I've searched for key words, and got:

Darwin 0
Controversy 0
Origin 3 - all satisfactory
Evolution 1 - too weak:
5b "variation within species can lead to evolutionary changes and similarities and differences between species can be measured and classified."
(BlackShadow Yahoo group, messages 2307, 2310, 2312, 2314, 2315, 2319)

Even in doing so, Brian got a few things wrong. He culled the above from the new National Curriculum published for this year, under the assumption that the old one was obsolete. However, that was mistaken - the old one is still in effect for this year. Brian, though, misunderstood this, and didn't complete reading the old one. Still, that's excusable - he's not claiming to be an expert... is he?


And that's it. Yes, really. That was all the investigation or analysis of the National Curriculum that the BCSE undertook. Discussion on the subject ended. If you search the archives, then you'll only find 3 more mentions of the phrase "national curriculum". Two are irrelevant asides; the other is Michael Brass, on September 5th , asking a question to Andy:

would you have the time and/or the inclination to become more organisationally involved (such as assisting with and editing the Wicki [sic] and reading certain sections of the national curriculum, for example) ? (

Did you catch that? That pesky curriculum still needs someone to actually find out something about it... And as I say, that's the last mention of the topic.

It's from this platform, this deep personal knowledge, years of experience, and thorough research, that the BCSE began lobbying MPs and public, and asking for a say in the British education system. Oh yes.

What to make of this?

Now I invite the open-minded reader to ask a few critical questions. I've given you the BCSE in their own words. There are the facts. How should we interpret them?

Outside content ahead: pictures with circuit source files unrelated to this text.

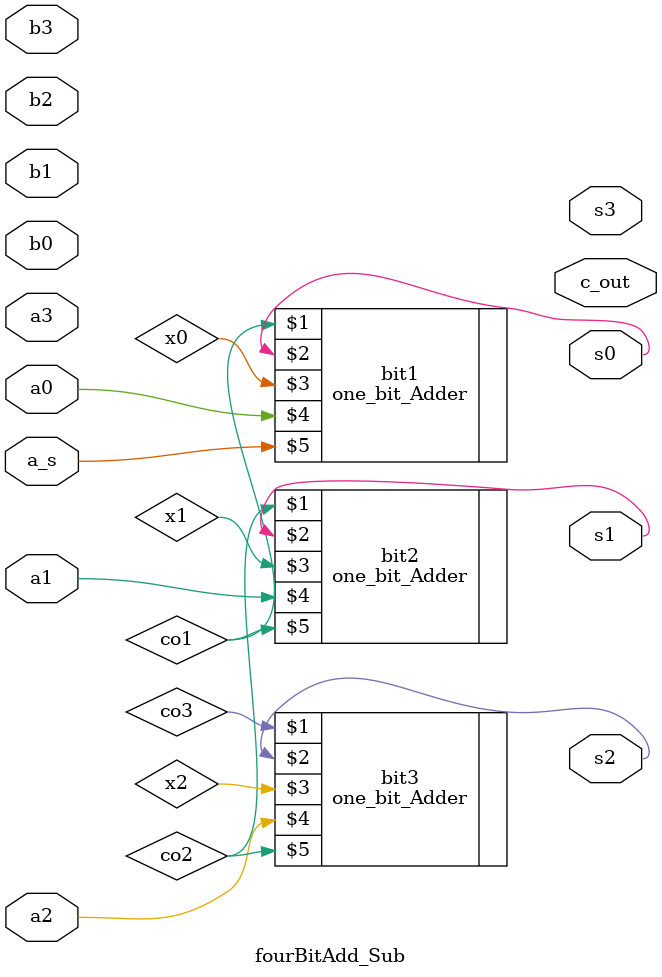
<source format=v>
module fourBitAdd_Sub(b0, b1, b2, b3, a0, a1, a2, a3, a_s, s0, s1, s2, s3, c_out);

input b0, b1, b2, b3, a0, a1, a2, a3, a_s;
output s0, s1, s2, s3, c_out;

wire w0, w1, w2, w3, co1, co2, co3;

xor x0(w0, b0, a_s);
xor x1(w1, b1, a_s);
xor x2(w2, b2, a_s);
xor x3(w3, b3, a_s);

one_bit_Adder bit1(co1, s0, x0, a0, a_s);
one_bit_Adder bit2(co2, s1, x1, a1, co1);
one_bit_Adder bit3(co3, s2, x2, a2, co2);

endmodule

</source>
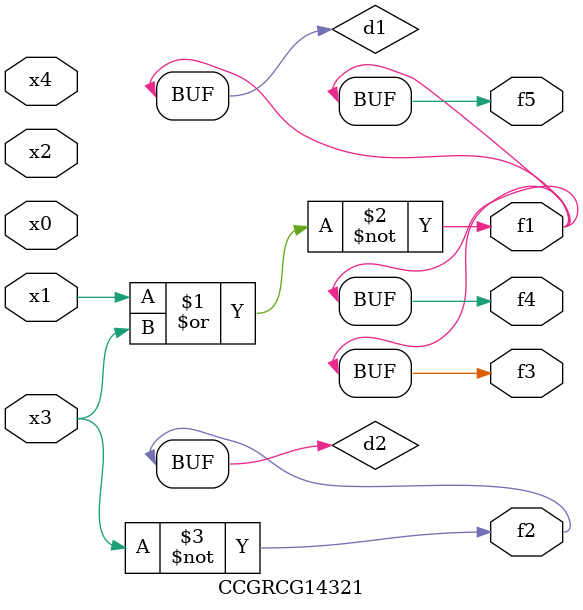
<source format=v>
module CCGRCG14321(
	input x0, x1, x2, x3, x4,
	output f1, f2, f3, f4, f5
);

	wire d1, d2;

	nor (d1, x1, x3);
	not (d2, x3);
	assign f1 = d1;
	assign f2 = d2;
	assign f3 = d1;
	assign f4 = d1;
	assign f5 = d1;
endmodule

</source>
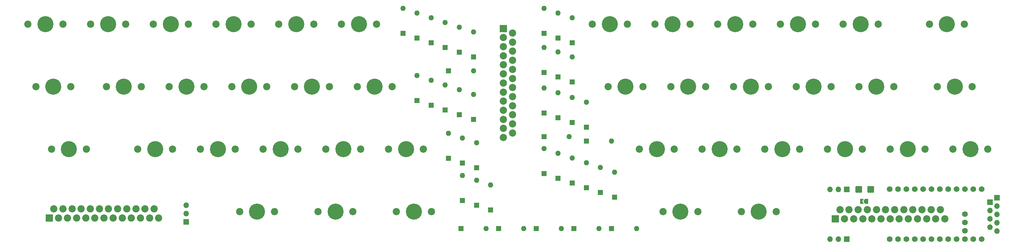
<source format=gbr>
%TF.GenerationSoftware,KiCad,Pcbnew,7.0.7*%
%TF.CreationDate,2023-09-01T02:06:52-04:00*%
%TF.ProjectId,rowStaggeredSplit,726f7753-7461-4676-9765-72656453706c,rev?*%
%TF.SameCoordinates,Original*%
%TF.FileFunction,Soldermask,Top*%
%TF.FilePolarity,Negative*%
%FSLAX46Y46*%
G04 Gerber Fmt 4.6, Leading zero omitted, Abs format (unit mm)*
G04 Created by KiCad (PCBNEW 7.0.7) date 2023-09-01 02:06:52*
%MOMM*%
%LPD*%
G01*
G04 APERTURE LIST*
G04 Aperture macros list*
%AMRoundRect*
0 Rectangle with rounded corners*
0 $1 Rounding radius*
0 $2 $3 $4 $5 $6 $7 $8 $9 X,Y pos of 4 corners*
0 Add a 4 corners polygon primitive as box body*
4,1,4,$2,$3,$4,$5,$6,$7,$8,$9,$2,$3,0*
0 Add four circle primitives for the rounded corners*
1,1,$1+$1,$2,$3*
1,1,$1+$1,$4,$5*
1,1,$1+$1,$6,$7*
1,1,$1+$1,$8,$9*
0 Add four rect primitives between the rounded corners*
20,1,$1+$1,$2,$3,$4,$5,0*
20,1,$1+$1,$4,$5,$6,$7,0*
20,1,$1+$1,$6,$7,$8,$9,0*
20,1,$1+$1,$8,$9,$2,$3,0*%
%AMFreePoly0*
4,1,6,1.000000,0.000000,0.500000,-0.750000,-0.500000,-0.750000,-0.500000,0.750000,0.500000,0.750000,1.000000,0.000000,1.000000,0.000000,$1*%
%AMFreePoly1*
4,1,6,0.500000,-0.750000,-0.650000,-0.750000,-0.150000,0.000000,-0.650000,0.750000,0.500000,0.750000,0.500000,-0.750000,0.500000,-0.750000,$1*%
G04 Aperture macros list end*
%ADD10C,2.200000*%
%ADD11C,4.900000*%
%ADD12RoundRect,0.250000X-0.750000X-0.750000X0.750000X-0.750000X0.750000X0.750000X-0.750000X0.750000X0*%
%ADD13R,1.600000X1.600000*%
%ADD14O,1.600000X1.600000*%
%ADD15R,1.700000X1.700000*%
%ADD16O,1.700000X1.700000*%
%ADD17R,2.200000X2.200000*%
%ADD18C,1.752600*%
%ADD19FreePoly0,180.000000*%
%ADD20FreePoly1,180.000000*%
G04 APERTURE END LIST*
D10*
%TO.C,MX6*%
X154842500Y-196215000D03*
X144242500Y-196215000D03*
D11*
X149542500Y-196215000D03*
%TD*%
D10*
%TO.C,MX24*%
X335817500Y-215265000D03*
X325217500Y-215265000D03*
D11*
X330517500Y-215265000D03*
%TD*%
D10*
%TO.C,MX39*%
X171511250Y-253365000D03*
X160911250Y-253365000D03*
D11*
X166211250Y-253365000D03*
%TD*%
D10*
%TO.C,MX40*%
X252473750Y-253365000D03*
X241873750Y-253365000D03*
D11*
X247173750Y-253365000D03*
%TD*%
D10*
%TO.C,MX14*%
X83405000Y-215265000D03*
X72805000Y-215265000D03*
D11*
X78105000Y-215265000D03*
%TD*%
D10*
%TO.C,MX10*%
X288192500Y-196215000D03*
X277592500Y-196215000D03*
D11*
X282892500Y-196215000D03*
%TD*%
D10*
%TO.C,MX7*%
X231042500Y-196215000D03*
X220442500Y-196215000D03*
D11*
X225742500Y-196215000D03*
%TD*%
D10*
%TO.C,MX11*%
X307242500Y-196215000D03*
X296642500Y-196215000D03*
D11*
X301942500Y-196215000D03*
%TD*%
D10*
%TO.C,MX16*%
X121505000Y-215265000D03*
X110905000Y-215265000D03*
D11*
X116205000Y-215265000D03*
%TD*%
D10*
%TO.C,MX37*%
X123886250Y-253365000D03*
X113286250Y-253365000D03*
D11*
X118586250Y-253365000D03*
%TD*%
D10*
%TO.C,MX33*%
X283430000Y-234315000D03*
X272830000Y-234315000D03*
D11*
X278130000Y-234315000D03*
%TD*%
D10*
%TO.C,MX22*%
X292955000Y-215265000D03*
X282355000Y-215265000D03*
D11*
X287655000Y-215265000D03*
%TD*%
D10*
%TO.C,MX25*%
X66736250Y-234315000D03*
X56136250Y-234315000D03*
D11*
X61436250Y-234315000D03*
%TD*%
D10*
%TO.C,MX2*%
X78642500Y-196215000D03*
X68042500Y-196215000D03*
D11*
X73342500Y-196215000D03*
%TD*%
D10*
%TO.C,MX5*%
X135792500Y-196215000D03*
X125192500Y-196215000D03*
D11*
X130492500Y-196215000D03*
%TD*%
D10*
%TO.C,MX21*%
X273905000Y-215265000D03*
X263305000Y-215265000D03*
D11*
X268605000Y-215265000D03*
%TD*%
D10*
%TO.C,MX1*%
X59592500Y-196215000D03*
X48992500Y-196215000D03*
D11*
X54292500Y-196215000D03*
%TD*%
D10*
%TO.C,MX27*%
X111980000Y-234315000D03*
X101380000Y-234315000D03*
D11*
X106680000Y-234315000D03*
%TD*%
D10*
%TO.C,MX36*%
X340580000Y-234315000D03*
X329980000Y-234315000D03*
D11*
X335280000Y-234315000D03*
%TD*%
D10*
%TO.C,MX13*%
X61973750Y-215265000D03*
X51373750Y-215265000D03*
D11*
X56673750Y-215265000D03*
%TD*%
D10*
%TO.C,MX18*%
X159605000Y-215265000D03*
X149005000Y-215265000D03*
D11*
X154305000Y-215265000D03*
%TD*%
D10*
%TO.C,MX12*%
X333436250Y-196215000D03*
X322836250Y-196215000D03*
D11*
X328136250Y-196215000D03*
%TD*%
D10*
%TO.C,MX9*%
X269142500Y-196215000D03*
X258542500Y-196215000D03*
D11*
X263842500Y-196215000D03*
%TD*%
D10*
%TO.C,MX30*%
X169130000Y-234315000D03*
X158530000Y-234315000D03*
D11*
X163830000Y-234315000D03*
%TD*%
D10*
%TO.C,MX20*%
X254855000Y-215265000D03*
X244255000Y-215265000D03*
D11*
X249555000Y-215265000D03*
%TD*%
D10*
%TO.C,MX38*%
X147698750Y-253365000D03*
X137098750Y-253365000D03*
D11*
X142398750Y-253365000D03*
%TD*%
D10*
%TO.C,MX19*%
X235805000Y-215265000D03*
X225205000Y-215265000D03*
D11*
X230505000Y-215265000D03*
%TD*%
D10*
%TO.C,MX3*%
X97692500Y-196215000D03*
X87092500Y-196215000D03*
D11*
X92392500Y-196215000D03*
%TD*%
D10*
%TO.C,MX32*%
X264380000Y-234315000D03*
X253780000Y-234315000D03*
D11*
X259080000Y-234315000D03*
%TD*%
D10*
%TO.C,MX15*%
X102455000Y-215265000D03*
X91855000Y-215265000D03*
D11*
X97155000Y-215265000D03*
%TD*%
D10*
%TO.C,MX35*%
X321530000Y-234315000D03*
X310930000Y-234315000D03*
D11*
X316230000Y-234315000D03*
%TD*%
D10*
%TO.C,MX29*%
X150080000Y-234315000D03*
X139480000Y-234315000D03*
D11*
X144780000Y-234315000D03*
%TD*%
D10*
%TO.C,MX31*%
X245330000Y-234315000D03*
X234730000Y-234315000D03*
D11*
X240030000Y-234315000D03*
%TD*%
D10*
%TO.C,MX28*%
X131030000Y-234315000D03*
X120430000Y-234315000D03*
D11*
X125730000Y-234315000D03*
%TD*%
D10*
%TO.C,MX4*%
X116742500Y-196215000D03*
X106142500Y-196215000D03*
D11*
X111442500Y-196215000D03*
%TD*%
D10*
%TO.C,MX23*%
X312005000Y-215265000D03*
X301405000Y-215265000D03*
D11*
X306705000Y-215265000D03*
%TD*%
D10*
%TO.C,MX17*%
X140555000Y-215265000D03*
X129955000Y-215265000D03*
D11*
X135255000Y-215265000D03*
%TD*%
D10*
%TO.C,MX8*%
X250092500Y-196215000D03*
X239492500Y-196215000D03*
D11*
X244792500Y-196215000D03*
%TD*%
D10*
%TO.C,MX26*%
X92930000Y-234315000D03*
X82330000Y-234315000D03*
D11*
X87630000Y-234315000D03*
%TD*%
D10*
%TO.C,MX41*%
X276286250Y-253365000D03*
X265686250Y-253365000D03*
D11*
X270986250Y-253365000D03*
%TD*%
D10*
%TO.C,MX34*%
X302480000Y-234315000D03*
X291880000Y-234315000D03*
D11*
X297180000Y-234315000D03*
%TD*%
D12*
%TO.C,J4*%
X301305000Y-246600000D03*
%TD*%
D13*
%TO.C,D12*%
X214310000Y-213836250D03*
D14*
X214310000Y-206216250D03*
%TD*%
D13*
%TO.C,D23*%
X205740000Y-230505000D03*
D14*
X213360000Y-230505000D03*
%TD*%
D15*
%TO.C,J3*%
X343350000Y-249140000D03*
D16*
X343350000Y-251680000D03*
X343350000Y-254220000D03*
X343350000Y-256760000D03*
X343350000Y-259300000D03*
%TD*%
D13*
%TO.C,D33*%
X214312500Y-244697500D03*
D14*
X214312500Y-237077500D03*
%TD*%
D13*
%TO.C,D17*%
X171450000Y-220980000D03*
D14*
X171450000Y-213360000D03*
%TD*%
D13*
%TO.C,D16*%
X175736250Y-222408750D03*
D14*
X175736250Y-214788750D03*
%TD*%
D13*
%TO.C,D25*%
X189530000Y-252880000D03*
D14*
X189530000Y-245260000D03*
%TD*%
D13*
%TO.C,D3*%
X171450000Y-201930000D03*
D14*
X171450000Y-194310000D03*
%TD*%
D13*
%TO.C,D41*%
X214788750Y-258603750D03*
D14*
X222408750Y-258603750D03*
%TD*%
D15*
%TO.C,J6*%
X297675000Y-246645000D03*
D16*
X295135000Y-246645000D03*
X292595000Y-246645000D03*
%TD*%
D13*
%TO.C,D31*%
X205740000Y-241840000D03*
D14*
X205740000Y-234220000D03*
%TD*%
D13*
%TO.C,D40*%
X226218750Y-258603750D03*
D14*
X233838750Y-258603750D03*
%TD*%
D13*
%TO.C,D14*%
X184308750Y-225266250D03*
D14*
X184308750Y-217646250D03*
%TD*%
D13*
%TO.C,D20*%
X214312500Y-226218750D03*
D14*
X214312500Y-218598750D03*
%TD*%
D13*
%TO.C,D28*%
X185261250Y-240030000D03*
D14*
X185261250Y-232410000D03*
%TD*%
D15*
%TO.C,J7*%
X297715000Y-261830000D03*
D16*
X295175000Y-261830000D03*
X292635000Y-261830000D03*
%TD*%
D17*
%TO.C,J1*%
X193357500Y-197577500D03*
D10*
X193357500Y-200347500D03*
X193357500Y-203117500D03*
X193357500Y-205887500D03*
X193357500Y-208657500D03*
X193357500Y-211427500D03*
X193357500Y-214197500D03*
X193357500Y-216967500D03*
X193357500Y-219737500D03*
X193357500Y-222507500D03*
X193357500Y-225277500D03*
X193357500Y-228047500D03*
X193357500Y-230817500D03*
X196197500Y-198962500D03*
X196197500Y-201732500D03*
X196197500Y-204502500D03*
X196197500Y-207272500D03*
X196197500Y-210042500D03*
X196197500Y-212812500D03*
X196197500Y-215582500D03*
X196197500Y-218352500D03*
X196197500Y-221122500D03*
X196197500Y-223892500D03*
X196197500Y-226662500D03*
X196197500Y-229432500D03*
%TD*%
D13*
%TO.C,D30*%
X176688750Y-237172500D03*
D14*
X176688750Y-229552500D03*
%TD*%
D18*
%TO.C,U1*%
X310780000Y-261820000D03*
X313320000Y-261820000D03*
X315860000Y-261820000D03*
X318400000Y-261820000D03*
X320940000Y-261820000D03*
X323480000Y-261820000D03*
X326020000Y-261820000D03*
X328560000Y-261820000D03*
X331100000Y-261820000D03*
X333640000Y-261820000D03*
X336180000Y-261820000D03*
X338720000Y-261820000D03*
X338720000Y-246580000D03*
X336180000Y-246580000D03*
X333640000Y-246580000D03*
X331100000Y-246580000D03*
X328560000Y-246580000D03*
X326020000Y-246580000D03*
X323480000Y-246580000D03*
X320940000Y-246580000D03*
X318400000Y-246580000D03*
X315860000Y-246580000D03*
X313320000Y-246580000D03*
X310780000Y-246580000D03*
X333640000Y-259280000D03*
X333640000Y-256740000D03*
X333640000Y-254200000D03*
%TD*%
D13*
%TO.C,D26*%
X185250000Y-251460000D03*
D14*
X185250000Y-243840000D03*
%TD*%
D19*
%TO.C,JP4*%
X303755000Y-250260000D03*
D20*
X302305000Y-250260000D03*
%TD*%
D13*
%TO.C,D5*%
X180022500Y-204787500D03*
D14*
X180022500Y-197167500D03*
%TD*%
D13*
%TO.C,D24*%
X218598750Y-231933750D03*
D14*
X226218750Y-231933750D03*
%TD*%
D13*
%TO.C,D13*%
X176680000Y-210480000D03*
D14*
X184300000Y-210480000D03*
%TD*%
D13*
%TO.C,D21*%
X210026250Y-224790000D03*
D14*
X210026250Y-217170000D03*
%TD*%
D13*
%TO.C,D9*%
X214312500Y-201930000D03*
D14*
X214312500Y-194310000D03*
%TD*%
D13*
%TO.C,D6*%
X184308750Y-206216250D03*
D14*
X184308750Y-198596250D03*
%TD*%
D13*
%TO.C,D34*%
X218598750Y-246126250D03*
D14*
X218598750Y-238506250D03*
%TD*%
D13*
%TO.C,D29*%
X180975000Y-238601250D03*
D14*
X180975000Y-230981250D03*
%TD*%
D13*
%TO.C,D22*%
X205740000Y-223361250D03*
D14*
X205740000Y-215741250D03*
%TD*%
D13*
%TO.C,D39*%
X180498750Y-258603750D03*
D14*
X188118750Y-258603750D03*
%TD*%
D13*
%TO.C,D4*%
X175736250Y-203358750D03*
D14*
X175736250Y-195738750D03*
%TD*%
D13*
%TO.C,D8*%
X210026250Y-200501250D03*
D14*
X210026250Y-192881250D03*
%TD*%
D13*
%TO.C,D15*%
X180022500Y-223837500D03*
D14*
X180022500Y-216217500D03*
%TD*%
D12*
%TO.C,J5*%
X304955000Y-246600000D03*
%TD*%
D13*
%TO.C,D38*%
X191928750Y-258603750D03*
D14*
X199548750Y-258603750D03*
%TD*%
D13*
%TO.C,D19*%
X218598750Y-227647500D03*
D14*
X218598750Y-220027500D03*
%TD*%
D15*
%TO.C,J9*%
X97025000Y-256525000D03*
D16*
X97025000Y-253985000D03*
X97025000Y-251445000D03*
%TD*%
D13*
%TO.C,D1*%
X162877500Y-199072500D03*
D14*
X162877500Y-191452500D03*
%TD*%
D13*
%TO.C,D7*%
X205740000Y-199072500D03*
D14*
X205740000Y-191452500D03*
%TD*%
D13*
%TO.C,D36*%
X227171250Y-248983750D03*
D14*
X227171250Y-241363750D03*
%TD*%
D13*
%TO.C,D11*%
X210026250Y-212370000D03*
D14*
X210026250Y-204750000D03*
%TD*%
D13*
%TO.C,D32*%
X210026250Y-243268750D03*
D14*
X210026250Y-235648750D03*
%TD*%
D15*
%TO.C,J10*%
X341225000Y-250510000D03*
D16*
X341225000Y-253050000D03*
X341225000Y-255590000D03*
X341225000Y-258130000D03*
%TD*%
D13*
%TO.C,D27*%
X180960000Y-250020000D03*
D14*
X180960000Y-242400000D03*
%TD*%
D13*
%TO.C,D18*%
X167163750Y-219551250D03*
D14*
X167163750Y-211931250D03*
%TD*%
D13*
%TO.C,D2*%
X167163750Y-200501250D03*
D14*
X167163750Y-192881250D03*
%TD*%
D13*
%TO.C,D10*%
X205740000Y-210970000D03*
D14*
X205740000Y-203350000D03*
%TD*%
D13*
%TO.C,D35*%
X222885000Y-247555000D03*
D14*
X222885000Y-239935000D03*
%TD*%
D13*
%TO.C,D37*%
X203358750Y-258603750D03*
D14*
X210978750Y-258603750D03*
%TD*%
D17*
%TO.C,J2*%
X294260000Y-255640000D03*
D10*
X297030000Y-255640000D03*
X299800000Y-255640000D03*
X302570000Y-255640000D03*
X305340000Y-255640000D03*
X308110000Y-255640000D03*
X310880000Y-255640000D03*
X313650000Y-255640000D03*
X316420000Y-255640000D03*
X319190000Y-255640000D03*
X321960000Y-255640000D03*
X324730000Y-255640000D03*
X327500000Y-255640000D03*
X295645000Y-252800000D03*
X298415000Y-252800000D03*
X301185000Y-252800000D03*
X303955000Y-252800000D03*
X306725000Y-252800000D03*
X309495000Y-252800000D03*
X312265000Y-252800000D03*
X315035000Y-252800000D03*
X317805000Y-252800000D03*
X320575000Y-252800000D03*
X323345000Y-252800000D03*
X326115000Y-252800000D03*
%TD*%
D17*
%TO.C,J8*%
X55455000Y-255390000D03*
D10*
X58225000Y-255390000D03*
X60995000Y-255390000D03*
X63765000Y-255390000D03*
X66535000Y-255390000D03*
X69305000Y-255390000D03*
X72075000Y-255390000D03*
X74845000Y-255390000D03*
X77615000Y-255390000D03*
X80385000Y-255390000D03*
X83155000Y-255390000D03*
X85925000Y-255390000D03*
X88695000Y-255390000D03*
X56840000Y-252550000D03*
X59610000Y-252550000D03*
X62380000Y-252550000D03*
X65150000Y-252550000D03*
X67920000Y-252550000D03*
X70690000Y-252550000D03*
X73460000Y-252550000D03*
X76230000Y-252550000D03*
X79000000Y-252550000D03*
X81770000Y-252550000D03*
X84540000Y-252550000D03*
X87310000Y-252550000D03*
%TD*%
M02*

</source>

  • Firstly, an aside. Notice who are the names taking part in the discussion above. Are they not just the people who we have identified previously as the BCSE's essential membership? Do our findings here tie in with our previous investigation? Is the BCSE telling the truth when it claims to have large numbers of qualified members, as opposed to just a religiously-motivated hard core?
  • Secondly, let's be more to the main point. How much educational experience would you expect a public lobbying body to have, before it qualifies as a credible voice that should be allowed a say in the debate? Does the BCSE have that much experience? Is it close?
  • More specifically... is the evidence above in keeping with the BCSE having any experience whatsoever ? Let's be blunt. Do they have such a low level of experience, that the only accurate labels for them "fraudsters", "deceivers" and "conmen"?
  • What do you think of the BCSE's eventual "investigation" into the national curriculum? Did it impress you with its thoroughness and carefulness? Or not? Did it strike you as the group of a fair, balanced and open-minded body - or as a hatchet job? What does this say about the leadership of the BCSE?
  • Almost finally, what does all of this say about the BCSE, its credibility, and its agenda, in general? If the BCSE is not in this because they really are experienced and informed science educators - then why are they in this?
  • And finally, I want to apply this in a wider way. The BCSE want to talk about certain subjects. They want to tell you things about Darwinism, creationism, and politics. From what you've seen about how they handle much more simple and straightforward matters - is there any reason to trust them? Can you rely on their word? Do they have a track record in dealing with facts honestly? Or not?

David Anderson

Note that after I published this article, the BCSE moved to delete all the web pages that contained the evidence documented above. I have copies available for any researchers who wish to verify the accuracy of my quotations.